“All along the Sea coast,” Hariot wrote, “there are great store of Otters, which being taken by weares and other engines made for the purpose, wil yeeld good profit. We hope also of Marterne furres, and make no doubt by the relation of the people, that in some places of the countrey there are store, although there were but two skinnes that came to our hands. Luzernes also we have understanding of, although for the time we saw none.”
But even Hariot, along with Ralph Lane, the governor of the colony at the time, listened gullibly to the tales of Indians who wanted to gain favor.

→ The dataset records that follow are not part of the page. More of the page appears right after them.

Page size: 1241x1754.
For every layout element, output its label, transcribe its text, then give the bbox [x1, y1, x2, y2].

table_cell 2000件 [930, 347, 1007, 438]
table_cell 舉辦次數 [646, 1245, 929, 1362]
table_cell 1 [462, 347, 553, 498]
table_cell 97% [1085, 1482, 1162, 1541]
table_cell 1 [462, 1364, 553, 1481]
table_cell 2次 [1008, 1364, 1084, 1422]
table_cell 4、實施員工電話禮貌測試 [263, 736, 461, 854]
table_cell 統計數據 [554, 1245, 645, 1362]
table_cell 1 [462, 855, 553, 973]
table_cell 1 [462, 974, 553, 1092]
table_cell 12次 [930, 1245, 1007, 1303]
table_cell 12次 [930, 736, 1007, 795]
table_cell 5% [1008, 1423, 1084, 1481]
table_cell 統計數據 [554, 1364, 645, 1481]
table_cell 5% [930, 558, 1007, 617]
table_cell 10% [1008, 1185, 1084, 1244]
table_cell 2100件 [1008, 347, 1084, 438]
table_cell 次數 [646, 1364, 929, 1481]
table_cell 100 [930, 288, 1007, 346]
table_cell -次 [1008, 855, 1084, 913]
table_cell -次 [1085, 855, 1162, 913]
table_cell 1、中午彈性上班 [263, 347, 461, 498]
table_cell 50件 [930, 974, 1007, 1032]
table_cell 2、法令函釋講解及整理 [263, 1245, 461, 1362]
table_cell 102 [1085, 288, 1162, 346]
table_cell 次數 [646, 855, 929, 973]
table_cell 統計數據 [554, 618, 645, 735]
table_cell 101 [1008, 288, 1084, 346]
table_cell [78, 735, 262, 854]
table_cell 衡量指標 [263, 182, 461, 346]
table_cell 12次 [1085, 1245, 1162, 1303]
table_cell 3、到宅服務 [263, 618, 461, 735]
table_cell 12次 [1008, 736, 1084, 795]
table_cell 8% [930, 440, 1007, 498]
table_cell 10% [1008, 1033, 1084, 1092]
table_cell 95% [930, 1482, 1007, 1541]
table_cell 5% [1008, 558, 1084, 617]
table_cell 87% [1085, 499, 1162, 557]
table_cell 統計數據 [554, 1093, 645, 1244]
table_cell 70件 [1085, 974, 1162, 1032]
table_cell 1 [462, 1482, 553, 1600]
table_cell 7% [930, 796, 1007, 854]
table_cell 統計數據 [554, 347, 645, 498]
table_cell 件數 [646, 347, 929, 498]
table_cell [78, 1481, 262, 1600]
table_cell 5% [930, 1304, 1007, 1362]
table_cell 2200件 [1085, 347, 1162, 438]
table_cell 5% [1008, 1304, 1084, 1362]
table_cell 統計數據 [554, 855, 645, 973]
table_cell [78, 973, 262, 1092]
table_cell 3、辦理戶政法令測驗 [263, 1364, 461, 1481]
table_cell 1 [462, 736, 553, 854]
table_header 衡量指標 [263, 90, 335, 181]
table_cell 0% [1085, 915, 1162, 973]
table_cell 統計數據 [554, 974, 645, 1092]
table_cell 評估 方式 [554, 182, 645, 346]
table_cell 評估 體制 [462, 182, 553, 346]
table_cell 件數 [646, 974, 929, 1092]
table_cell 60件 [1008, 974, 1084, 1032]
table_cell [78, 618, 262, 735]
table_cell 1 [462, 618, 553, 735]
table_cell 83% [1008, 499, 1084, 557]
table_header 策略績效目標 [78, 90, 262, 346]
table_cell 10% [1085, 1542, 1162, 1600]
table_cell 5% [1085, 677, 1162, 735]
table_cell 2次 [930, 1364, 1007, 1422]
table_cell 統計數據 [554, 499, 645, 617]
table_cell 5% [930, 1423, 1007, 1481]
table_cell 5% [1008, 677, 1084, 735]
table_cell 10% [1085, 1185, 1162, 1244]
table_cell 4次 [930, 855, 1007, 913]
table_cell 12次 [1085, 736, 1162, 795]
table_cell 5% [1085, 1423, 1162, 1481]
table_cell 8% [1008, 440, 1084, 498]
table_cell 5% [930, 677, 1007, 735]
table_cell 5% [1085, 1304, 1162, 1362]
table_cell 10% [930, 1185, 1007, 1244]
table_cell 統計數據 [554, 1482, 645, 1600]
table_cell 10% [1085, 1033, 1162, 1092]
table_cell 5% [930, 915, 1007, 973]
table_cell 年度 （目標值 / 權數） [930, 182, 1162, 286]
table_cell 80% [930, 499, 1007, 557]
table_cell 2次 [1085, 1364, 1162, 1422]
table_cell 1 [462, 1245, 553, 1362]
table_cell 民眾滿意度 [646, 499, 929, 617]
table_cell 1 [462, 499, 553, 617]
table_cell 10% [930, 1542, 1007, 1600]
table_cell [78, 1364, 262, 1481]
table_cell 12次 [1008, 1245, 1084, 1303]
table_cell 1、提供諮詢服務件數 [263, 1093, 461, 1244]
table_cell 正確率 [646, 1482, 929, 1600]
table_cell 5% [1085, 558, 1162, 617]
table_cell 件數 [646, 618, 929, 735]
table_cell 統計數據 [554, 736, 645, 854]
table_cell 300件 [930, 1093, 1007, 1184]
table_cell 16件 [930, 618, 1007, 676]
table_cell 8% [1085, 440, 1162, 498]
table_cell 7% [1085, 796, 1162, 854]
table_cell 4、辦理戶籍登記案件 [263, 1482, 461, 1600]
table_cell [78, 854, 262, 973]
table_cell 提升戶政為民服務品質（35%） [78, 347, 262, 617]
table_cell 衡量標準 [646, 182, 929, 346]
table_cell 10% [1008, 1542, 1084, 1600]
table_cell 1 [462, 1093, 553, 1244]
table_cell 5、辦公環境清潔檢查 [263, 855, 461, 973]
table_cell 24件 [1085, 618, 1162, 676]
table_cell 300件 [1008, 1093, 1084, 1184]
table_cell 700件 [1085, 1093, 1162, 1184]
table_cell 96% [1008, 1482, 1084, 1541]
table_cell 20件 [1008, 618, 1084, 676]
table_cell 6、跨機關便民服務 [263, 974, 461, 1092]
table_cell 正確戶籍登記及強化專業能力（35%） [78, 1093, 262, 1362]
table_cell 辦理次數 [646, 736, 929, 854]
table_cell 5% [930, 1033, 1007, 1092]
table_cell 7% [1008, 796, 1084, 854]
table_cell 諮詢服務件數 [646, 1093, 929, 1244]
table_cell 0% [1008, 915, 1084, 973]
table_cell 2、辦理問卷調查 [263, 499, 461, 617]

While Sir Richard Grenville, the admiral of the Virginia fleet, raided the Spaniards in the West Indies, Lane and his men spent months of fruitless search in the interior for white pearls or mines, and followed many a river whose source might prove to be “near unto a sea.”
They explored north as far as the Chesapeake, entering the capes and looking for a channel that might be the passage, while one of their party, John White, made sketches of the region. The south side of the bay thus became well known in England about 1590 when White’s work was included in the first engraved map of Virginia published by Theodore de Bry. What the Englishmen failed to understand at the time, because they were more concerned with gold mines and channel passages, was that the Chesapeake tidewater represented a storehouse of valuable fur—muskrat, beaver, mink and otter—all in vast reserve.
Lane, however, was convinced that only “the discovery of a good mine by the goodness of God, or a passage to the South Sea, or some way to it, and nothing else, can bring this country in request to be inhabited by our nation.” If only he had realized that within easy reach there was far more quick gold in fur than the English would ever take out of America in ore!
A last contingent of Raleigh’s colonists, which included some women and children, provided one of history’s most mystifying episodes when the entire colony simply vanished from Roanoke Island. Among them was the first Christian child born in English Virginia, little Virginia Dare, granddaughter of the colony’s new governor, John White, the artist. The word “Croatan,” carved in “faire Romane letters” on a post of the abandoned stockade, was the only clue to the lost colony ever found by those who came later to search for it. A tribe of Indians by that name lived on a near-by island. Even this proved futile however, and the mystery has only darkened with the passing of the centuries.
Other English ventures in America also ended in failure. Beginning in 1585 Captain John Davis, an expert navigator, went out three times in quest of a northwest passage to Cathay. He penetrated farther north than anyone before him to discover the straits that bear his name, never fully realizing that beyond lay only pack ice. Captain George Weymouth followed Davis’ track in 1593, meeting eventual defeat.
Weymouth tried again for a northern passage in 1602; so did Captain John Knight in 1606 while exploring for gold and silver mines. Ice and mutiny stopped Weymouth. Knight simply disappeared ashore one day.
Not long after the turn of the century Captain Charles Leigh led a daring expedition to South America in an attempt to establish a base of operations in what is now French Guiana. Only a remnant survived a massacre by the natives in 1605 to straggle back to England.
The coast of North America from Spanish Florida to Nova Scotia also came in for more investigation at this time. Bartholomew Gilbert, son of Sir Humphrey, was sent out by James I in 1603. He visited the Chesapeake Bay area, possibly hoping to find survivors of the Roanoke colony, only to be killed himself by Indians when he landed with a shore party.
Others explored in the vicinity of Cape Cod and northward, Bartholomew Gosnold, going out to that coast in 1602, and Martin Pring in 1603. They found no mines, but they took back to England quantities of cedar, sassafras and furs. Gosnold’s cargo of pelts obtained from the Buzzard’s Bay area included beaver, marten, otter, “Wild-cat skinnes very large and deepe furre,” seal, deer, black fox, rabbit and “other beasts skinnes to us unknowen.”